◆ Text block ◆
--------------------------------

Map depicting the distribution of new companies (Start-ups) per county that have been started in the last 10 years. Chart depicting the relationship between call center wait times and customer satisfaction scores across time.

      FIGURE 3-4: Relationship: Call center wait time versus satisfaction score.

      Of the three pillars of AI — processing power, scalable storage, and big data — the third is the one that presents the biggest challenge. How to get it, how to validate it, how to process it.

Pyramid of critical success factors for AI and analytics. Four of the six layers relate to data, focusing on relevance, accessibility, usability, completeness, and data-based conclusions.

      FIGURE 3-5: Pyramid of critical success factors for AI and analytics.

Element Questions
AI How will you address analytical deployment, governance, and operations?
Experimentation ML Does machine learning add business value? How do you define success?
BI / Analytics What is the story your data is telling? What conclusions can you make from this information?
Explore and Enrich Can the data be used meaningfully? Are you missing any data or features?
Data Access Is the data accessible and usable (analysis-ready)? Is the data flow reliable?
Data Collection Do you have data relevant to your business goals?

      Identifying data sources

      Before you start, you should perform a data audit to determine what data you already have and identify gaps in your data that you must fill to accomplish your business goals.

      As mentioned in Chapter 1, for the enterprise, data falls into two categories: structured data (databases and spreadsheets) and unstructured data (email, text messages, voice mail, social media, connected sensors, and so on). Potential sources for data include:

       Internal data: The first place to look is the IT department, but depending on the organization, you may not find everything you need in one place. The most common challenges associated with big data aren’t analytics problems; they are information integration problems. To reap the benefits of big data, you must first slay the data silo dragon, from department-level tribal thinking down to that one app on that one computer in that one person’s office.

--------------------------------

◆ Task list ◆
1. In the passage on data for AI, reproduce the part that opens with the words containing "Element Questions" and closes with "data flow reliable?", substituting "oversight" for "governance".
2. Answer these questions using the passage on data for AI:
(a) What are the three pillars of AI?
(b) How many of the six layers of the pyramid of critical success factors relate to data?
(c) What should be performed before starting to determine what data already exists?
3. Write the next part of the passage on data for AI, picking up after its final sentence.

--------------------------------

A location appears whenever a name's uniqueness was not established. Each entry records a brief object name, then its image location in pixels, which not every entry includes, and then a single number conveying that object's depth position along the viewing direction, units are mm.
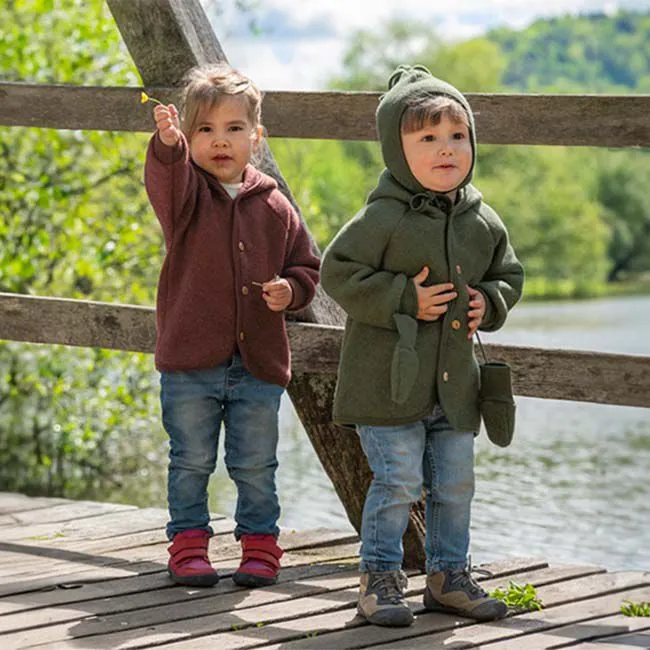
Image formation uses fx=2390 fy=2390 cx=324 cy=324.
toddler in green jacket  5415
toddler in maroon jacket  5875
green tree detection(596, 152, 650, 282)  71663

--------------------------------

◆ Responses ◆
1.
Element Questions
AI How will you address analytical deployment, oversight, and operations?
Experimentation ML Does machine learning add business value? How do you define success?
BI / Analytics What is the story your data is telling? What conclusions can you make from this information?
Explore and Enrich Can the data be used meaningfully? Are you missing any data or features?
Data Access Is the data accessible and usable (analysis-ready)? Is the data flow reliable?

2.
(a) Processing power, scalable storage, and big data.
(b) Four.
(c) A data audit.

3.
       Data capture: The second place to look is the data entering your organization. It can arrive in many forms, but you can use data extraction, metadata extraction, and categorization to supplement data. For example, you can run paper documents, whether handwritten or printed, through an optical character recognition system to digitize them in preparation for processing. Then they can join the rest of the digital data, such as emails, PDF files, Word documents, images, voice mail messages, videos, and other formats to be classified and populate the data store that will feed your AI insights.

       Data as a service (DaaS): If there are still holes in your data requirements, you can turn to third-party data for purchase, either commercial datasets such as Accuweather or public datasets such as data.gov and Kaggle.com. Broadening your datasets can increase the insights lurking in your own data.